┌────────

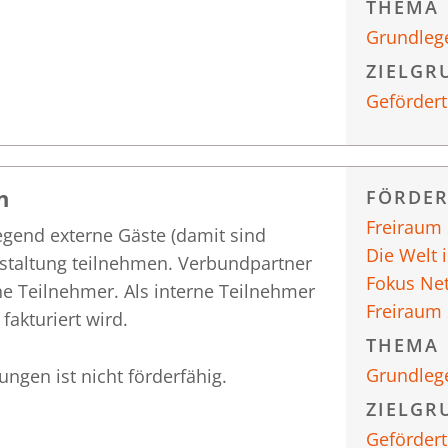
THEMA
Grundleg
ZIELGR
Gefördert
n
FÖRDE
Freiraum
gend externe Gäste (damit sind
Die Welt 
staltung teilnehmen. Verbundpartner
Fokus Ne
ne Teilnehmer. Als interne Teilnehmer
Freiraum
fakturiert wird.
THEMA
Grundleg
gen ist nicht förderfähig.
ZIELGR
Gefördert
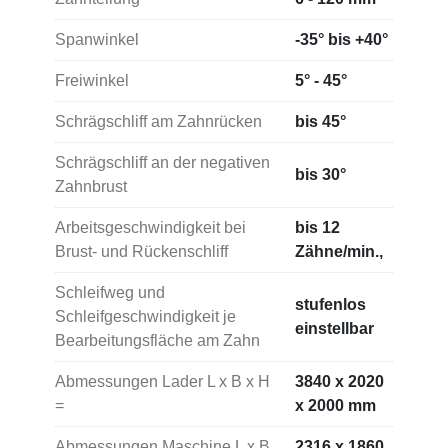
Spanwinkel
-35° bis +40°
Freiwinkel
5° - 45°
Schrägschliff am Zahnrücken
bis 45°
Schrägschliff an der negativen
bis 30°
Zahnbrust
Arbeitsgeschwindigkeit bei
bis 12
Brust- und Rückenschliff
Zähne/min.,
Schleifweg und
stufenlos
Schleifgeschwindigkeit je
einstellbar
Bearbeitungsfläche am Zahn
Abmessungen Lader L x B x H
3840 x 2020
=
x 2000 mm
Abmessungen Maschine L x B
2316 x 1860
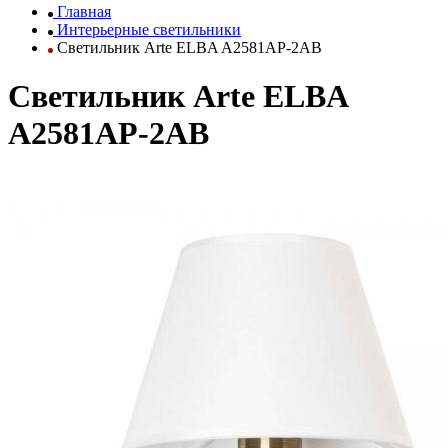
Главная
Интерьерные светильники
Светильник Arte ELBA A2581AP-2AB
Светильник Arte ELBA
A2581AP-2AB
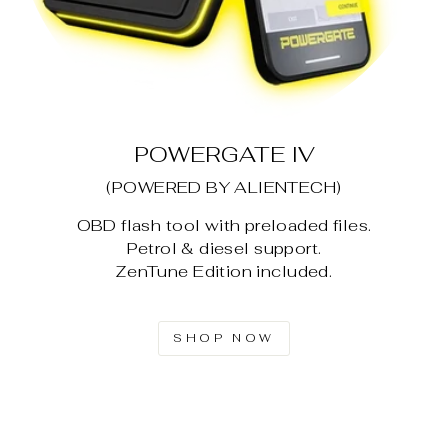
POWERGATE IV
(POWERED BY ALIENTECH)
OBD flash tool with preloaded files.
Petrol & diesel support.
ZenTune Edition included.
SHOP NOW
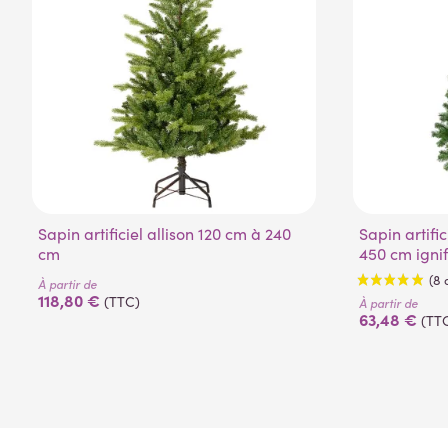
Sapin artificiel allison 120 cm à 240
Sapin artificiel canadien 120 cm à
cm
450 cm igni
À partir de
118,80 €
(TTC)
À partir de
63,48 €
(TT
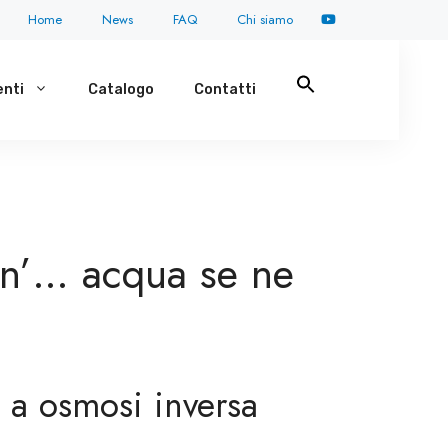
Home
News
FAQ
Chi siamo
nti
Catalogo
Contatti
 un’… acqua se ne
 a osmosi inversa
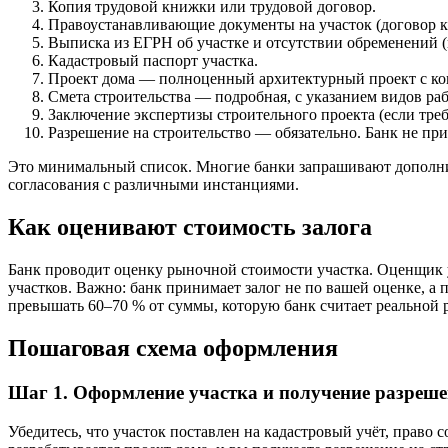
Копия трудовой книжки или трудовой договор.
Правоустанавливающие документы на участок (договор куп
Выписка из ЕГРН об участке и отсутствии обременений (к
Кадастровый паспорт участка.
Проект дома — полноценный архитектурный проект с к
Смета строительства — подробная, с указанием видов раб
Заключение экспертизы строительного проекта (если треб
Разрешение на строительство — обязательно. Банк не пр
Это минимальный список. Многие банки запрашивают дополнит
согласования с различными инстанциями.
Как оценивают стоимость залога
Банк проводит оценку рыночной стоимости участка. Оценщик 
участков. Важно: банк принимает залог не по вашей оценке, а
превышать 60–70 % от суммы, которую банк считает реальной 
Пошаговая схема оформления
Шаг 1. Оформление участка и получение разреше
Убедитесь, что участок поставлен на кадастровый учёт, право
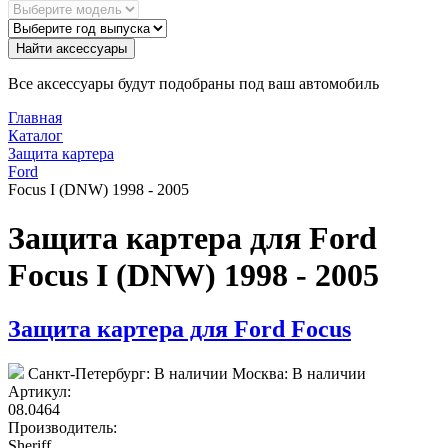
Найти аксессуары
Все аксессуары будут подобраны под ваш автомобиль
Главная
Каталог
Защита картера
Ford
Focus I (DNW) 1998 - 2005
Защита картера для Ford
Focus I (DNW) 1998 - 2005
Защита картера для Ford Focus
Санкт-Петербург:
В наличии
Москва:
В наличии
Артикул:
08.0464
Производитель:
Sheriff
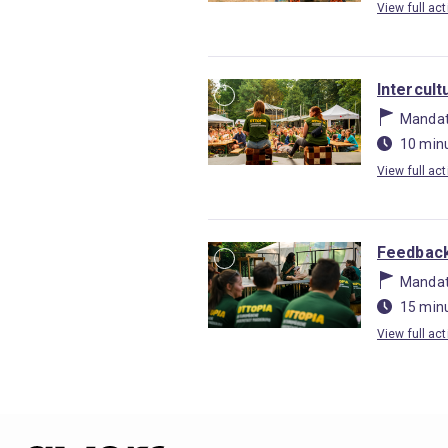
View full act
Intercult
Mandat
10 min
View full act
Feedback
Mandat
15 min
View full act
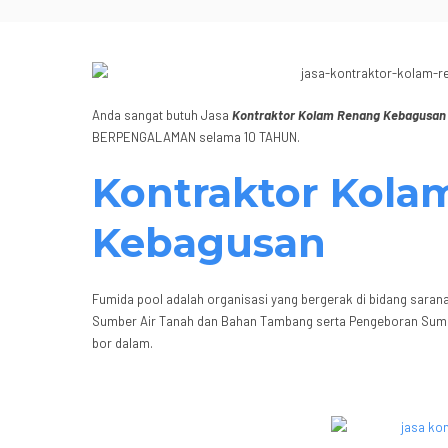
Anda sangat butuh Jasa
Kontraktor Kolam Renang Kebagusa
BERPENGALAMAN selama 10 TAHUN.
Kontraktor Kola
Kebagusan
Fumida pool adalah organisasi yang bergerak di bidang sarana
Sumber Air Tanah dan Bahan Tambang serta Pengeboran Sum
bor dalam.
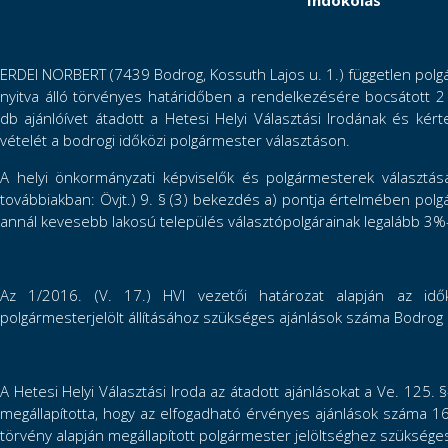
Indokolás
ERDEI NORBERT (7439 Bodrog, Kossuth Lajos u. 1.) független polgár
nyitva álló törvényes határidőben a rendelkezésére bocsátott 2 
db ajánlóívet átadott a Hetesi Helyi Választási Irodának és kérte
vételét a bodrogi időközi polgármester választáson.
A helyi önkormányzati képviselők és polgármesterek választásá
továbbiakban: Övjt.) 9. § (3) bekezdés a) pontja értelmében polgá
annál kevesebb lakosú település választópolgárainak legalább 3%-a
Az 1/2016. (V. 17.) HVI vezetői határozat alapján az idő
polgármesterjelölt állításához szükséges ajánlások száma Bodrog
A Hetesi Helyi Választási Iroda az átadott ajánlásokat a Ve. 125. §
megállapította, hogy az elfogadható érvényes ajánlások száma 16
törvény alapján megállapított polgármester jelöltséghez szüksége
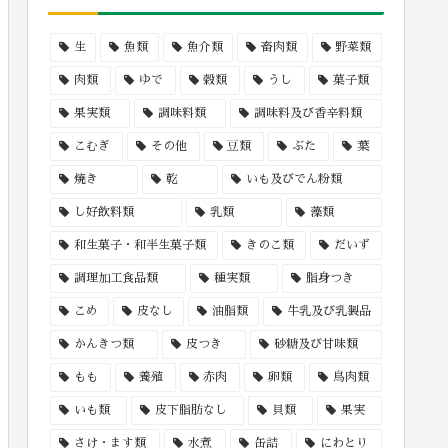
生
魚類
魚介類
畜肉類
野菜類
肉類
ゆで
穀類
うし
菓子類
果実類
調味料類
調味料及び香辛料類
こむぎ
その他
豆類
ぶた
葉
焼き
乾
いも及びでん粉類
し好飲料類
乳類
藻類
和生菓子・和半生菓子類
きのこ類
だいず
調理加工食品類
種実類
脂身つき
こめ
皮なし
油脂類
牛乳及び乳製品
かんきつ類
皮つき
砂糖及び甘味類
もも
養殖
赤肉
卵類
鳥肉類
いも類
皮下脂肪なし
貝類
果実
さけ・ます類
水煮
缶詰
にわとり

└────────

Look through the entries above and copy each line that has "картера" in it.

Защита картера
Защита картера для Ford
Защита картера для Ford Focus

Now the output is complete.